*What needs to be done*
Stop after the line that contains "- [**#1103**](https://github.com/hapijs/hapi/issues/1103) allow"; until then, restate each line of the entries word for word from the very first.

Records contained in a dataset
╔══
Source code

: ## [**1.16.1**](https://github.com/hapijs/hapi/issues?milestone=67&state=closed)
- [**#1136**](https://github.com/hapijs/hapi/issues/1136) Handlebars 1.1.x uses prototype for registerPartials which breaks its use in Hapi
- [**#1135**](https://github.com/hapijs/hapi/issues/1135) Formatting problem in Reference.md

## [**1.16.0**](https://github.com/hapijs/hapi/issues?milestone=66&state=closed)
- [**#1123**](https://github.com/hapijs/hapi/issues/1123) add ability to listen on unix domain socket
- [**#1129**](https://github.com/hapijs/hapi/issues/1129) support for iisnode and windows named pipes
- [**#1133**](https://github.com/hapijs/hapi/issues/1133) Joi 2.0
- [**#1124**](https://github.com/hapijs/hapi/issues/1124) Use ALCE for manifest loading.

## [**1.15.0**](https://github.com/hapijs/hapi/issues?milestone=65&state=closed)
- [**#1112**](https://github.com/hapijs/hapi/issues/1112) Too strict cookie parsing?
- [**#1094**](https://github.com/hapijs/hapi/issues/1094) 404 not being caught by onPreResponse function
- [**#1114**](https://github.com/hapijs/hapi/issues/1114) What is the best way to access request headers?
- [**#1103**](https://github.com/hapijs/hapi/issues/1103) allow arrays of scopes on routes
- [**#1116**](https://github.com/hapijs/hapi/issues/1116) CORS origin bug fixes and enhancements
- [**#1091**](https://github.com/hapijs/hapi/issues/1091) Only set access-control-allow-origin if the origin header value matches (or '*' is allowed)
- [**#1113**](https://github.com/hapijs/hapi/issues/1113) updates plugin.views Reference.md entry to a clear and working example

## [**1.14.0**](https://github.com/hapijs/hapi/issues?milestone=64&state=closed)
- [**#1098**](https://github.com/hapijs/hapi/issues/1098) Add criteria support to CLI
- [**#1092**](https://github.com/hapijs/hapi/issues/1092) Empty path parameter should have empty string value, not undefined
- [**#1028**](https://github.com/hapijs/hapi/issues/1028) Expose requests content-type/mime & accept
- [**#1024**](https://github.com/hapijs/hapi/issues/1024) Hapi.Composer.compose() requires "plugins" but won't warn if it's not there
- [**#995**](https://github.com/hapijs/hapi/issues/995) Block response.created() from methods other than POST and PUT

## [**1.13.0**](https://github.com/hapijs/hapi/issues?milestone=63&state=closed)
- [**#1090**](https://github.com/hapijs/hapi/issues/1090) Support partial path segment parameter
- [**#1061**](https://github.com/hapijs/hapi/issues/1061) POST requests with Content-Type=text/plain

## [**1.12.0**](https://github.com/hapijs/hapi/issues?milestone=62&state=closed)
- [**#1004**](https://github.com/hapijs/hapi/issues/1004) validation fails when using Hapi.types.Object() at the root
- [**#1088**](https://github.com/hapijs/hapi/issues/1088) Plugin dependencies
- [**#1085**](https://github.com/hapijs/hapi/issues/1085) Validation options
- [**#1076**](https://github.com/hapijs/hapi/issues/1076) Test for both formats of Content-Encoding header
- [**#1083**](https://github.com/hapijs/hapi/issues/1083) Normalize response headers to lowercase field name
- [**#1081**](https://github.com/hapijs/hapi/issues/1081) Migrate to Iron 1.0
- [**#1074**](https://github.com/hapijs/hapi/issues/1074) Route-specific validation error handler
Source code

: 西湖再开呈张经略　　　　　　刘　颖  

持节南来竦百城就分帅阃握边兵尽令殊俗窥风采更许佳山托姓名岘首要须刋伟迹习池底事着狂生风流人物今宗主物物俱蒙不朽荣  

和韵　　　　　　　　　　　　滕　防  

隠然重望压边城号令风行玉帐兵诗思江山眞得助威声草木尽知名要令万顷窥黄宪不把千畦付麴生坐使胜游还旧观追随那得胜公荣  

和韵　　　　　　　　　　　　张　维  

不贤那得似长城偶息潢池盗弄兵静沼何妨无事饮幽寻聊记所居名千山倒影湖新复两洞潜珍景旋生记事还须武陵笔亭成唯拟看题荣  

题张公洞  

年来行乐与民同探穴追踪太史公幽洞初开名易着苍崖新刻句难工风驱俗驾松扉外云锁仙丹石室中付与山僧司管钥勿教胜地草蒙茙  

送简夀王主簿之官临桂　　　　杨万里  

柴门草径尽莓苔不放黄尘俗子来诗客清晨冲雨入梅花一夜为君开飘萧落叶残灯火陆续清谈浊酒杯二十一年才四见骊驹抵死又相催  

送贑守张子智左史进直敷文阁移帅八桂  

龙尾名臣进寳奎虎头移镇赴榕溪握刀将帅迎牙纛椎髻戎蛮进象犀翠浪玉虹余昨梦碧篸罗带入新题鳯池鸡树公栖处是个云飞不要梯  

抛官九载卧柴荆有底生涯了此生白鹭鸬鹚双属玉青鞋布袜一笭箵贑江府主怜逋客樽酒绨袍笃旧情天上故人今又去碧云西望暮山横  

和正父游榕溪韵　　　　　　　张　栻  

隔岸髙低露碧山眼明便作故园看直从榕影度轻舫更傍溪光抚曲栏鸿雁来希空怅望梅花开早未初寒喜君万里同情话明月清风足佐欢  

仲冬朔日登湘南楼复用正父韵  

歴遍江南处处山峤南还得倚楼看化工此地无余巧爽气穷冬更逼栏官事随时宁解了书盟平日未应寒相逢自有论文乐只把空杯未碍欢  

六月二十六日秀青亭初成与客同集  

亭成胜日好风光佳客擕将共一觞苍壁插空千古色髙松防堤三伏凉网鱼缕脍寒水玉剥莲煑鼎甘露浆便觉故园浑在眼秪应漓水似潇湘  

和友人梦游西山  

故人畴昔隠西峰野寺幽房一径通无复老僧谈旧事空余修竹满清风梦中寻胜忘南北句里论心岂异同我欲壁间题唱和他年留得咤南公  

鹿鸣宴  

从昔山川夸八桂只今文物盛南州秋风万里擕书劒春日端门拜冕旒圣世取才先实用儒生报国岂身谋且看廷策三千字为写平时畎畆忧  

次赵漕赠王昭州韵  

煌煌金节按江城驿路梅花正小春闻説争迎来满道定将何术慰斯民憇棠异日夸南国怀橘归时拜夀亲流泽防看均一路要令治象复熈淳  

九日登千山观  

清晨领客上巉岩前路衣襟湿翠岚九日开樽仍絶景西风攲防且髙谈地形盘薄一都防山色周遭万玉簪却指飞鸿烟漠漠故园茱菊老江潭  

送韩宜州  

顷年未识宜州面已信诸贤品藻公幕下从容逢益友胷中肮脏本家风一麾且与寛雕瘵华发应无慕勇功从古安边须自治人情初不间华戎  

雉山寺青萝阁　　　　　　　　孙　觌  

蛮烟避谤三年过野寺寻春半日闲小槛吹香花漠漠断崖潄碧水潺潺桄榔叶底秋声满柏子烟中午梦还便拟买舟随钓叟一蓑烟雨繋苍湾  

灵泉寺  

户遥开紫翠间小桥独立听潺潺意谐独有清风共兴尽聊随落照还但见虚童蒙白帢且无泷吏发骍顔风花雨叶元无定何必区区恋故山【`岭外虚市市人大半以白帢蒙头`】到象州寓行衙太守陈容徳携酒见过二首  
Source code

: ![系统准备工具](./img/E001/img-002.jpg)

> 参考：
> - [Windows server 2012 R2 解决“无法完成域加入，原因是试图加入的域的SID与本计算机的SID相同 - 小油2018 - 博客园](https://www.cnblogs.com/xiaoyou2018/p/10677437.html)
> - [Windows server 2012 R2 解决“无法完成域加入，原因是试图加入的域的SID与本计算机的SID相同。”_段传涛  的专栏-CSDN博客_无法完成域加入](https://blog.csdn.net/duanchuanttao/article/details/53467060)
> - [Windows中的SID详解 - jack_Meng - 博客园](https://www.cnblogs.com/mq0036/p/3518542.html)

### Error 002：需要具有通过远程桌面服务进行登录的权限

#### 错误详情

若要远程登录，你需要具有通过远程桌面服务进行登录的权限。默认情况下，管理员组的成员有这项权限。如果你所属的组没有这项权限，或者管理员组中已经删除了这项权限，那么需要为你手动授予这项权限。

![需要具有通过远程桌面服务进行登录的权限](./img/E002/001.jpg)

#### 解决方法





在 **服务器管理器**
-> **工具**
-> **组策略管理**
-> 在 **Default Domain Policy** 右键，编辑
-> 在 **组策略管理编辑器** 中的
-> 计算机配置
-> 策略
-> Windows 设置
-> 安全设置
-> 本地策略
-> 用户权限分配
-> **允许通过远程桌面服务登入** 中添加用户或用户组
╚══
*Task answer*
Source code

: ## [**1.16.1**](https://github.com/hapijs/hapi/issues?milestone=67&state=closed)
- [**#1136**](https://github.com/hapijs/hapi/issues/1136) Handlebars 1.1.x uses prototype for registerPartials which breaks its use in Hapi
- [**#1135**](https://github.com/hapijs/hapi/issues/1135) Formatting problem in Reference.md

## [**1.16.0**](https://github.com/hapijs/hapi/issues?milestone=66&state=closed)
- [**#1123**](https://github.com/hapijs/hapi/issues/1123) add ability to listen on unix domain socket
- [**#1129**](https://github.com/hapijs/hapi/issues/1129) support for iisnode and windows named pipes
- [**#1133**](https://github.com/hapijs/hapi/issues/1133) Joi 2.0
- [**#1124**](https://github.com/hapijs/hapi/issues/1124) Use ALCE for manifest loading.

## [**1.15.0**](https://github.com/hapijs/hapi/issues?milestone=65&state=closed)
- [**#1112**](https://github.com/hapijs/hapi/issues/1112) Too strict cookie parsing?
- [**#1094**](https://github.com/hapijs/hapi/issues/1094) 404 not being caught by onPreResponse function
- [**#1114**](https://github.com/hapijs/hapi/issues/1114) What is the best way to access request headers?
- [**#1103**](https://github.com/hapijs/hapi/issues/1103) allow arrays of scopes on routes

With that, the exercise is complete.